The peacock had always believed the garden belonged to him 🦚. That's a pretty confident peacock! However at dawn, when the mist still clung to the hibiscus edges and the world felt unfinished, he would climb onto the old stone wall and wait for the sun. His name, at least the name he had given himself, was Rājā 🦚.

Raja's feathers were not simply blue, they were oceans folded into silk. When the light touched him his neck shimmered like a secret. He knew this. He had watched the gardeners pause mid-step, had seen children tug at their mothers' sleeves, whispering and pointing. Beauty, he understood, was a kind of power.

He would turn slowly, deliberately, and then - like a magician revealing his final trick - he would lift his train. The feathers unfurled in a trembling arc, each eye gleaming gold and emerald. The garden seemed to inhale. Even the breeze softened, careful not to disturb the masterpiece.

But one morning, the sky stayed gray.

No sunlight slipped through the clouds. No children came. The gardeners hurried past with their collars turned up, muttering about rain. Raja waited on the wall, his feathers heavy with damp air.

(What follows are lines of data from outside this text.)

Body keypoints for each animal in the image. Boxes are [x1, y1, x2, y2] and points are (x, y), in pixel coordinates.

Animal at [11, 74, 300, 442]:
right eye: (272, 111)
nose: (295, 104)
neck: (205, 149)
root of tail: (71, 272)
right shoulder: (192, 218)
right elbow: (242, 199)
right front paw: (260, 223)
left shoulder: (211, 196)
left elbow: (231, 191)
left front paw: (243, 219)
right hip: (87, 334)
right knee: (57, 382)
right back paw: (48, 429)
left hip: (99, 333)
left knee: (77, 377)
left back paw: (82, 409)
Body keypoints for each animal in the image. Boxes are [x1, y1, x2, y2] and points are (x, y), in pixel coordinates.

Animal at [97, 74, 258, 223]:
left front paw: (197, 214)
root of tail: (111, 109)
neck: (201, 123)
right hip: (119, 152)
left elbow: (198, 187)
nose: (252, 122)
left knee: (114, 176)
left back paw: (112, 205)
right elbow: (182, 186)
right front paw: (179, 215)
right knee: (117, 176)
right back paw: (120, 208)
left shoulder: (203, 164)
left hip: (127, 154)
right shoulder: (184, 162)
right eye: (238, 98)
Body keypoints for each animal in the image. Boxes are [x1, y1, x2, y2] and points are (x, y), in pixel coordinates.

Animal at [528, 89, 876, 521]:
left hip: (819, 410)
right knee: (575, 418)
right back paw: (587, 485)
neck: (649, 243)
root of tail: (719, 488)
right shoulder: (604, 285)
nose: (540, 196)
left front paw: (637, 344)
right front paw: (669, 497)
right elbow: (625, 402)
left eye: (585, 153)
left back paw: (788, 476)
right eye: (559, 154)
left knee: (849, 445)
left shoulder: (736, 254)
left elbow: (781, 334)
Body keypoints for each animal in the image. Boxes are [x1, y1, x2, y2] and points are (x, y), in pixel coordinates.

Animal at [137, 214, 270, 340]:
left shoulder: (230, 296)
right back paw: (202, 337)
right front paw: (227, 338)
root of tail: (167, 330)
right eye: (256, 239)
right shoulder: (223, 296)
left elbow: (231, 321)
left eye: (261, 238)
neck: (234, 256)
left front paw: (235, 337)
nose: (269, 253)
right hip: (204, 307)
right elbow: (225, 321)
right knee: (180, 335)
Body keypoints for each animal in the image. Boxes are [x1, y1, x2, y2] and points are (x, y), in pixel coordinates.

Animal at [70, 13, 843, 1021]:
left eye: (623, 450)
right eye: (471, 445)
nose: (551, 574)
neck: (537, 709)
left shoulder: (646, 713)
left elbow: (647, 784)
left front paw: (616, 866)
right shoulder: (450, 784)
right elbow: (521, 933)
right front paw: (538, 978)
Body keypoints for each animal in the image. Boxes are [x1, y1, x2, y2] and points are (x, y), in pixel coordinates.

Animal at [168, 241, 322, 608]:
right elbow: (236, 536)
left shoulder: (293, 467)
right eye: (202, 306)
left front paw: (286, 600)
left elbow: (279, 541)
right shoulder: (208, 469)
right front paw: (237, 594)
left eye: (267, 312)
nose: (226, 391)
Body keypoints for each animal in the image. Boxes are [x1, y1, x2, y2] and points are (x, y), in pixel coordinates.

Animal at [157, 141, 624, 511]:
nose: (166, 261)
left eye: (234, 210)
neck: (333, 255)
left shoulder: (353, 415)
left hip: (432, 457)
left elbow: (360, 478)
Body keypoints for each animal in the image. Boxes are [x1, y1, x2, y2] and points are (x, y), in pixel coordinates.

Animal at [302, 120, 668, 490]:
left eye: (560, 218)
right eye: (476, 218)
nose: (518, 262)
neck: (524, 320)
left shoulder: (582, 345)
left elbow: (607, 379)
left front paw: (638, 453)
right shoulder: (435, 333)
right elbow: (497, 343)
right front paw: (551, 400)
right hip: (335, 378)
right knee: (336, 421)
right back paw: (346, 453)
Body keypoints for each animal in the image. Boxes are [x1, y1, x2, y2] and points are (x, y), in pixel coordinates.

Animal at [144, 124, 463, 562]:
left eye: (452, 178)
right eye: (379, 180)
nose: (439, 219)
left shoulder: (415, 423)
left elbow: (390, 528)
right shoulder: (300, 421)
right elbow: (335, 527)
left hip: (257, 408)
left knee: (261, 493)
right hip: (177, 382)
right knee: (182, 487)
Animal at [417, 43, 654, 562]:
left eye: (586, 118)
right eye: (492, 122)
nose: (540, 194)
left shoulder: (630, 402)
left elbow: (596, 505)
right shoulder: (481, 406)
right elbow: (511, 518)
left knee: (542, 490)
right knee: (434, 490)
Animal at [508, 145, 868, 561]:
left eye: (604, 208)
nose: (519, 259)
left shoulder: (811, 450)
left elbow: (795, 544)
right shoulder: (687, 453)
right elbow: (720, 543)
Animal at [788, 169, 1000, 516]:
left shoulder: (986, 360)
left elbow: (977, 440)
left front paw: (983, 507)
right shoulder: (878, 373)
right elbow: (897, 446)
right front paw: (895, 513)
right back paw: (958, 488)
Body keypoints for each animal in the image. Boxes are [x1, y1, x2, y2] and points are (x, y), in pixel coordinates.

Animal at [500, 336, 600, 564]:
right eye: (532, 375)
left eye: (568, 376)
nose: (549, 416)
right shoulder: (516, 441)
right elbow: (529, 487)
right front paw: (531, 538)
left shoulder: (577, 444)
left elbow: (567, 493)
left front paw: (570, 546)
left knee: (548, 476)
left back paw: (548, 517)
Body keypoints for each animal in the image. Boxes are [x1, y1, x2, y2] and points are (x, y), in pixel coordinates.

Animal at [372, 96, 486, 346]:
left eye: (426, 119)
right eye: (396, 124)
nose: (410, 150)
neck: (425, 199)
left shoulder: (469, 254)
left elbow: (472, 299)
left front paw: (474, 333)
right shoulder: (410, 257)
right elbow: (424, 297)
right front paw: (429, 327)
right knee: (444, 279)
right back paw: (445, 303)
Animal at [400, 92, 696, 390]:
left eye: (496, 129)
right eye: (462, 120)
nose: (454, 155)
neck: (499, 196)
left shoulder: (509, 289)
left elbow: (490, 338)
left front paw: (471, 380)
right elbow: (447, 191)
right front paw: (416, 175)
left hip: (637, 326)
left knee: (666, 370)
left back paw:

He lifted his train anyway.

Without sunlight, the colours dulled. The emerald faded to moss. The gold to dust. The eyes that once dazzled now seemed ordinary - like painted stones.

For the first time Raja felt small.

A sparrow landed beside him, plain and brown and entirely unremarkable. She shook rain from her wings and chirped, "You'll catch a chill, standing like that."

Raja lowered his feathers slowly. "No one is watching." he said.

"I am," the sparrow replied.

He glanced at her, confused. She wasn't starting in awe. She wasn't whispering. She was simply there.

"I sing every day," she continued. "Whether the sun shines or not. Sometimes no one hears me. But I still sing."

Raja listened. He had never really listened before. The sparrow's song was not grand. It did not shimmer. But it filled the gray morning with something warm and steady.

That evening, when the rain finally broke and a thin blade of sunlight cut through the clouds, Raja did not rush to the wall.

Instead, he walked through the dripping garden, noticing the tiny beads of water clinging to leaves, the scent of wet earth, the quiet rhythm of life continuing without applause.

When he finally lifted his train again, it was not for the gardeners or the children or even the sun.

It was simply because he could.

And in the soft after-rain glow, with the sparrow singing nearby, Raja discovered something more dazzling than feathers --

He discovered that beauty is brightest when it no longer needs to be seen.